Overall, this is a standard cozy mystery in some ways as the retirees investigate, get into trouble, but generally have a good bit of successful progress. Every one of them has some personal history that gives maybe some insight into their personalities and skills, but there’s definitely more info about some than others. Ron and Ibrahim are the least developed, while Elizabeth gets the most attention, and Joyce kind of in between.

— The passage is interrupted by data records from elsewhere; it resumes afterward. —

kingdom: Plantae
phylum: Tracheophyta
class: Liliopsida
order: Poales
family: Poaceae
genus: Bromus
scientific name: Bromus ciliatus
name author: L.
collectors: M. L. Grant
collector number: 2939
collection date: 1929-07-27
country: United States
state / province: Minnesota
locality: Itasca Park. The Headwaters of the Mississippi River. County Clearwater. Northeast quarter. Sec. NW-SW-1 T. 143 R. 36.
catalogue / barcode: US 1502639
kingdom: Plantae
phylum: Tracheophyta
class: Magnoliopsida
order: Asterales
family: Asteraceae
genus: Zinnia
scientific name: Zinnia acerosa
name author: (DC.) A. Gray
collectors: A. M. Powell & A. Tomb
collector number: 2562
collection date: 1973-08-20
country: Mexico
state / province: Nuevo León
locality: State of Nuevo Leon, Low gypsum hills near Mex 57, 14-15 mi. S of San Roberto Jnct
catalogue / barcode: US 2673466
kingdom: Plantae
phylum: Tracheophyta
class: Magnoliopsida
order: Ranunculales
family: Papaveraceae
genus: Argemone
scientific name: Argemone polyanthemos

Besides the retiree mystery solving club shenanigans, there’s some actually interesting bits as the mysteries develop and interweave, but the connections revealed sometimes really just seem to be made for convenience; there’s also a surprising amount of suicide involved in the eventual wrap up of most of the mysteries, although the interesting thing is that not everyone really knows who the final killer really was in one or two key instances.
Generally, this is an entertaining murder mystery, even if the characters are a little uneven and the plot(s) sometimes gets a little too deux ex machina.